▶ Brief
Print each record below precisely, with every picture left out of the copy.

Data for this exercise below:

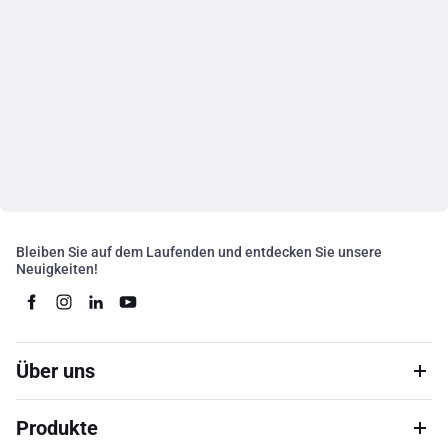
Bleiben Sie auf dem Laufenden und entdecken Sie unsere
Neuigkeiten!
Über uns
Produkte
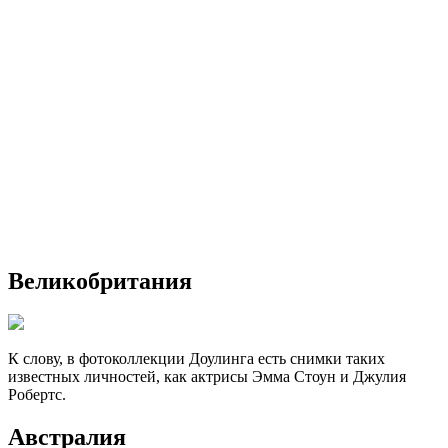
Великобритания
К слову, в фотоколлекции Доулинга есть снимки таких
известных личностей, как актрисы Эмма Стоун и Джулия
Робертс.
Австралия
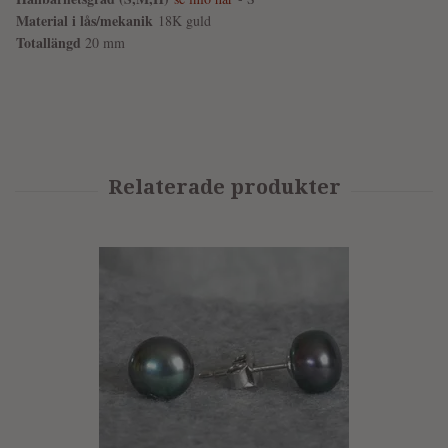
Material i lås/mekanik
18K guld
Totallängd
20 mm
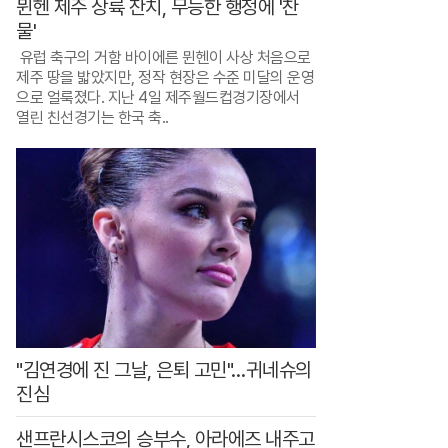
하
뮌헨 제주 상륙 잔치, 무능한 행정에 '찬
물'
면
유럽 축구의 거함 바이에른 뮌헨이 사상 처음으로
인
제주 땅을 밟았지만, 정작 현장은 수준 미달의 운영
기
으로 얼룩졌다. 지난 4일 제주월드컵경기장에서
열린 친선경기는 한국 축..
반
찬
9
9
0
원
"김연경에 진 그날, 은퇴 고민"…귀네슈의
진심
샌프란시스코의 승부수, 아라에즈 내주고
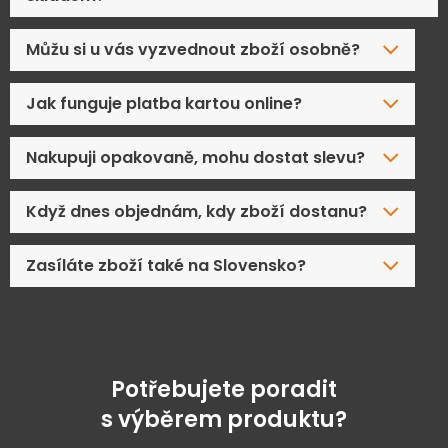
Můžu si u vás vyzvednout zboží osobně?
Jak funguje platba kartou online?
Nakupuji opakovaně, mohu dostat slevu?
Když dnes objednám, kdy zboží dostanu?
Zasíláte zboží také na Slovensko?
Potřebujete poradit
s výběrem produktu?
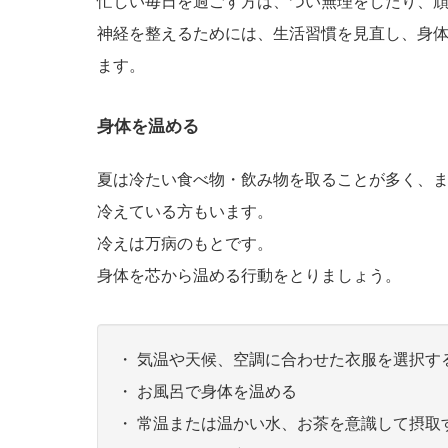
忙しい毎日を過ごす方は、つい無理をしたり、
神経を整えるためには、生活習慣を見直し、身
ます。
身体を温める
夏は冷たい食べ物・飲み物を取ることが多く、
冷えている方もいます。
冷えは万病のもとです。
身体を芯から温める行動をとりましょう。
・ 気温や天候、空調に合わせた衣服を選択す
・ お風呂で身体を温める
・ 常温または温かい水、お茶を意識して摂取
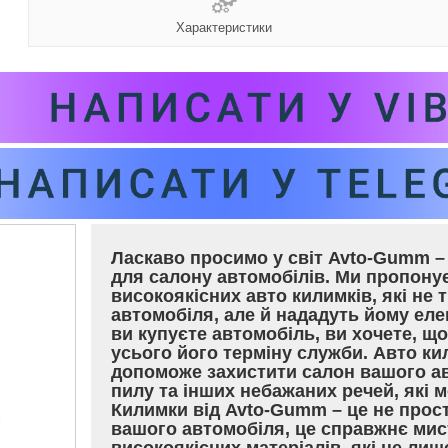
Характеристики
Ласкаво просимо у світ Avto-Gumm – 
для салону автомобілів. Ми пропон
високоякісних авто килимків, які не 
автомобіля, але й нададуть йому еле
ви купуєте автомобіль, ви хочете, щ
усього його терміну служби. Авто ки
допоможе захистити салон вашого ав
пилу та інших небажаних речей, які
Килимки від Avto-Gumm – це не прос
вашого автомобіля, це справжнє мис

End of Data for this exercise.

▶ Output of the task
Bleiben Sie auf dem Laufenden und entdecken Sie unsere
Neuigkeiten!
Über uns
Produkte
Великобритания
К слову, в фотоколлекции Доулинга есть снимки таких
известных личностей, как актрисы Эмма Стоун и Джулия
Робертс.
Австралия
Material i lås/mekanik
18K guld
Totallängd
20 mm
하
뮌헨 제주 상륙 잔치, 무능한 행정에 '찬
물'
면
유럽 축구의 거함 바이에른 뮌헨이 사상 처음으로
인
제주 땅을 밟았지만, 정작 현장은 수준 미달의 운영
기
으로 얼룩졌다. 지난 4일 제주월드컵경기장에서
열린 친선경기는 한국 축..
반
찬
9
9
0
원
"김연경에 진 그날, 은퇴 고민"…귀네슈의
진심
샌프란시스코의 승부수, 아라에즈 내주고
Můžu si u vás vyzvednout zboží osobně?
Jak funguje platba kartou online?
Nakupuji opakovaně, mohu dostat slevu?
Když dnes objednám, kdy zboží dostanu?
Zasíláte zboží také na Slovensko?
Potřebujete poradit
s výběrem produktu?
忙しい毎日を過ごす方は、つい無理をしたり、
神経を整えるためには、生活習慣を見直し、身
ます。
身体を温める
夏は冷たい食べ物・飲み物を取ることが多く、
冷えている方もいます。
冷えは万病のもとです。
身体を芯から温める行動をとりましょう。
・ 気温や天候、空調に合わせた衣服を選択す
・ お風呂で身体を温める
・ 常温または温かい水、お茶を意識して摂取
Характеристики
Ласкаво просимо у світ Avto-Gumm – 
для салону автомобілів. Ми пропон
високоякісних авто килимків, які не 
автомобіля, але й нададуть йому еле
ви купуєте автомобіль, ви хочете, щ
усього його терміну служби. Авто ки
допоможе захистити салон вашого ав
пилу та інших небажаних речей, які
Килимки від Avto-Gumm – це не прос
вашого автомобіля, це справжнє мис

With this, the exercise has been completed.